_PROMPT_
Continue the passage on the Duchess of Nemours and her children from the point where it stops.

*** Opening of SELECTED EXTRACT ***

This is a very solemn portrait of a mother and her sons. She was the cousin of Queen Victoria. She was born as Princess Victoria of Saxe-Coburg and Gotha in 1822. On 27 April 1840, at the Château de Saint-Cloud, she married Louis d’Orléans, known since birth as the Duke of Nemours. She died five years after this picture was taken, aged only 35, two months after the birth of her youngest child in 1857 (see my other post here for a picture of the Duchess on her deathbed).

Her oldest son, 10 years old on this photo, is Louis Philippe Marie Ferdinand Gaston d’Orléans, Count of Eu (28 April 1842 – 28 August 1922), who married Isabella, eldest daughter and heiress of Dom Pedro II of Brazil; her other son, eight years of age on the photo, is Ferdinand Philippe Marie d’Orléans, Duke of Alençon (12 July 1844 – 29 June 1910), who married Duchess Sophie Charlotte in Bavaria (1847–1897), sister of Elizabeth, Empress of Austria, and who had been for a time engaged to Ludwig II of Bavaria.

And then she had two daughters. Marguerite Adelaide (1846–1893), who married Prince Ladislaus Czartoryski and Blanche Marie Amelie Caroline Louise Victoire d’Orléans (28 October 1857 – 4 February 1932) who never married.

*** Close of SELECTED EXTRACT ***
*** Opening of DATASET EXTRACT ***

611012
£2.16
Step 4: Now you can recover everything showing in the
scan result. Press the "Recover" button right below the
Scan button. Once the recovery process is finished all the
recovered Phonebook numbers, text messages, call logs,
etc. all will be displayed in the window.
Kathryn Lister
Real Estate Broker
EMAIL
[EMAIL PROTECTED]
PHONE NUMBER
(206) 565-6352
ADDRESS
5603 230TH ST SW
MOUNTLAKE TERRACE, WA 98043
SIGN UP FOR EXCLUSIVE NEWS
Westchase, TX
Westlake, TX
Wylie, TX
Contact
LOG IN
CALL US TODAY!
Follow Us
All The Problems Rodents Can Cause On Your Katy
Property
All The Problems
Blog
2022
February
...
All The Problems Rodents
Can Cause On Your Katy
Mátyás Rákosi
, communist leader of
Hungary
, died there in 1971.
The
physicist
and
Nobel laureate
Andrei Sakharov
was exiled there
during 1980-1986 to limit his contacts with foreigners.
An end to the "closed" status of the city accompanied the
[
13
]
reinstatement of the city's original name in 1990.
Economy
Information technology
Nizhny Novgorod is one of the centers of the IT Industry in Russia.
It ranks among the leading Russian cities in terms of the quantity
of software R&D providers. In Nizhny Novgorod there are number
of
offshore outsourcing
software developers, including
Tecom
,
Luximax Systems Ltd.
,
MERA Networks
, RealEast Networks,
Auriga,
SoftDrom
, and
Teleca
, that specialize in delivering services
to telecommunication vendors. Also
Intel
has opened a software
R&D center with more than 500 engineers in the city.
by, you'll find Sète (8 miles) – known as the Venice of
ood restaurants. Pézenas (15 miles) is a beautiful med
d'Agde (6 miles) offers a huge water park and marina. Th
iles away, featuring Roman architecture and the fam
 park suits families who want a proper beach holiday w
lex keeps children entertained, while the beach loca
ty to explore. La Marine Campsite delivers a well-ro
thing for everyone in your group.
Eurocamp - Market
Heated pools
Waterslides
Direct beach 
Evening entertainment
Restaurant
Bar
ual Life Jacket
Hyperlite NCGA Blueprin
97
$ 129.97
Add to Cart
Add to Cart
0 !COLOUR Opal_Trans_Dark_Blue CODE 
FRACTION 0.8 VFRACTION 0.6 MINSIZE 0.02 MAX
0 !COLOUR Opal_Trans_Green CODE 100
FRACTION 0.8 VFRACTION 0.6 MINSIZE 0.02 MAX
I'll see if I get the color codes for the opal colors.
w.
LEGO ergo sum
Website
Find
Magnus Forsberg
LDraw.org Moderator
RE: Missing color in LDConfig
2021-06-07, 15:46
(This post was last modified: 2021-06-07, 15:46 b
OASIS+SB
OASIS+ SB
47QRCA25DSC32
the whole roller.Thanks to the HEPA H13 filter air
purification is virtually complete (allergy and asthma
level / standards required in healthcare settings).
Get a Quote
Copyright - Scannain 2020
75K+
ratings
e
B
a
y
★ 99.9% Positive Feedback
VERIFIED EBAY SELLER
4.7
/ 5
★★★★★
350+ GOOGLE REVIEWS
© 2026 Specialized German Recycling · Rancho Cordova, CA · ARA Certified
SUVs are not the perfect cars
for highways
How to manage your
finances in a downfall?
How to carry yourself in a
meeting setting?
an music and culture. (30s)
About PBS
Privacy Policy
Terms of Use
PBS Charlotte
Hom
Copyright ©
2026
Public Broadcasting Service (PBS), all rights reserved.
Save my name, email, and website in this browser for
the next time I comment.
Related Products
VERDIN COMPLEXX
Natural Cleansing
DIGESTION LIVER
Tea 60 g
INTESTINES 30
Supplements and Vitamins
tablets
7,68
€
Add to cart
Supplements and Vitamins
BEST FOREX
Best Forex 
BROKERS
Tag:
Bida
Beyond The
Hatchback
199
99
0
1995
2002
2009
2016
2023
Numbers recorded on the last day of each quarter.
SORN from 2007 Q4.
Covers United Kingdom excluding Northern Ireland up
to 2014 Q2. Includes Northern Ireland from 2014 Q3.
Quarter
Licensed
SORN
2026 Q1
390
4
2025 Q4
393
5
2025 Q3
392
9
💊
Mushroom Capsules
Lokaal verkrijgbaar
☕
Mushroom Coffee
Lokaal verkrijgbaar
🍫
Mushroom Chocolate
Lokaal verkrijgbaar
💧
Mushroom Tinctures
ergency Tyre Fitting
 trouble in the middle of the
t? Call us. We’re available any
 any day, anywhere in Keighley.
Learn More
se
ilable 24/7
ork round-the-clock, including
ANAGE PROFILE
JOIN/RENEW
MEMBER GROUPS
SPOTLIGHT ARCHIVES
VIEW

*** Close of DATASET EXTRACT ***

_ANSWER FOR THIS EXERCISE_
Throughout her life the Duchess had various titles, styles, honours and arms:

  • 14 February 1822 – 27 June 1826: Her Serene Highness Princess Victoria of Saxe-Coburg-Saalfeld, Duchess in Saxony
  • 27 June 1826 – 27 April 1840: Her Serene Highness Princess Victoria of Saxe-Coburg and Gotha, Duchess in Saxony
  • 27 April 1840 – 10 December 1857: Her Royal Highness The Duchess of Nemours

What I often find so shocking, or reassuring maybe, that these noble ladies look so human and sometimes even insignificant on the photographs in contrast to the grand paintings that we mostly know them by. I will post a few paintings of the Duchess for you to compare (for example my other post here). Then look at this photo again and you see a woman who looks rather insignificant. She could be one of many. But if you see her on the paintings she looks absolutely grand.